December 12, 2012 — Engineers design things. They apply their respective expertise in physics, chemistry, computer science, biology and more to build structures, devices, systems and materials to solve real-world problems. At the Diabetes Research Institute, tissue and bioengineers work to overcome the hurdles in cell replacement therapy and play a key role in our effort to discover a biological cure.
Tissue engineering uses a combination of cells, engineering principles, biomaterials and biochemical factors to improve or replace biological function. Today, with advances in materials science and cell-based therapies, tissue engineering has entered a whole new era and one that is central to many life-saving clinical applications.
The DRI’s tissue and bioengineering teams are at the center of one of the most important initiatives underway at the Institute – the development of a mini organ that mimics the native pancreas. Working together with other DRI colleagues, like immunologists, molecular and cell biologists, transplant surgeons, clinical researchers and others, the team is focusing on several pieces of the puzzle that will help to overcome the challenges faced with current islet transplantation procedures.
Among these is the need to identify an optimal site within the body to house transplanted cells.
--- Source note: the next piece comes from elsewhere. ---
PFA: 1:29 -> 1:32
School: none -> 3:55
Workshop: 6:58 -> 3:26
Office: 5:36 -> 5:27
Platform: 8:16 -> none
DRI scientists and collaborators have already shown that transplanted islets can restore natural insulin production in patients with type 1 diabetes, and that the cells can function long term. Islets are currently transplanted into the liver, but this site is not ideal for a number of reasons. That’s where tissue engineering comes in. The DRI team is engineering new sites within the body to house insulin-producing cells, among them a bioengineered, sponge-like scaffold. In fact, clinical trials using the scaffold are expected to begin next year.
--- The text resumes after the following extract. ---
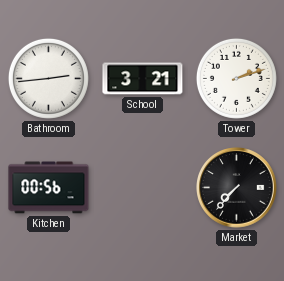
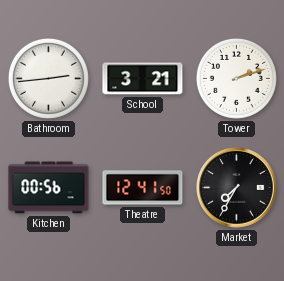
Theatre: none -> 12:41
Market: 7:37 -> 7:35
But an alternate site must do more than simply house transplanted cells. The native pancreatic environment provides critical levels of nutrients and other factors that sustain healthy islet function. For example, islets need an abundance of oxygen, so DRI researchers are developing and testing special biomaterials to supply the cells with this vital element at the time of and immediately post-transplant.
Islets also need protection from the immune system. So the DRI teams are developing special coatings to encase the cells with an ultra-thin protective barrier. The researchers are also working with biomaterials to deliver low-dose anti-rejection drugs locally, at the site of the transplant, instead of throughout the entire body.
Recent progress in these areas and more were presented by several DRI scientists last month, including Peter Buchwald, Ph.D., Maria Coronel, Ph.D., Kerim Gattas-Asfura and Jessica Weaver, at the 2012 Biomedical Engineering Society Conference in Atlanta, GA.